__Extracted records__.
◆ ◆ ◆ ◆ ◆ ◆ ◆

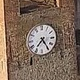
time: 7:24
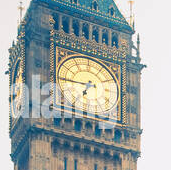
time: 6:44
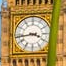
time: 3:43
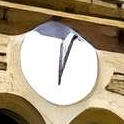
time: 12:03
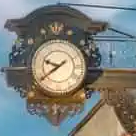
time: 9:39
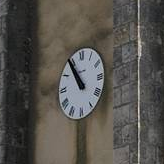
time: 10:54
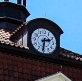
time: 2:31
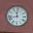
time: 11:42
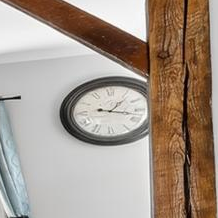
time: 1:17
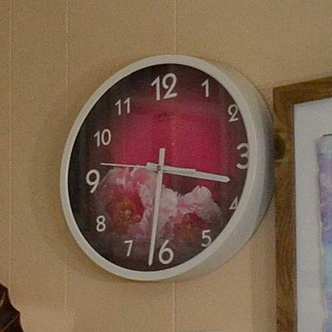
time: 3:31
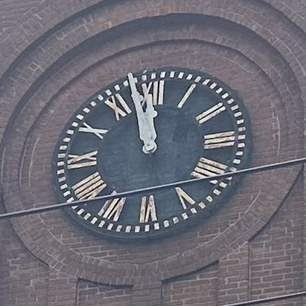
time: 11:57
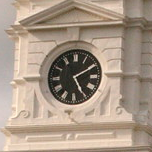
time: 5:10
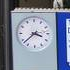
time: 3:38
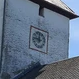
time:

◆ ◆ ◆ ◆ ◆ ◆ ◆

Repeat all of the data above word for word, leaving out the images.

time: 7:24
time: 6:44
time: 3:43
time: 12:03
time: 9:39
time: 10:54
time: 2:31
time: 11:42
time: 1:17
time: 3:31
time: 11:57
time: 5:10
time: 3:38
time:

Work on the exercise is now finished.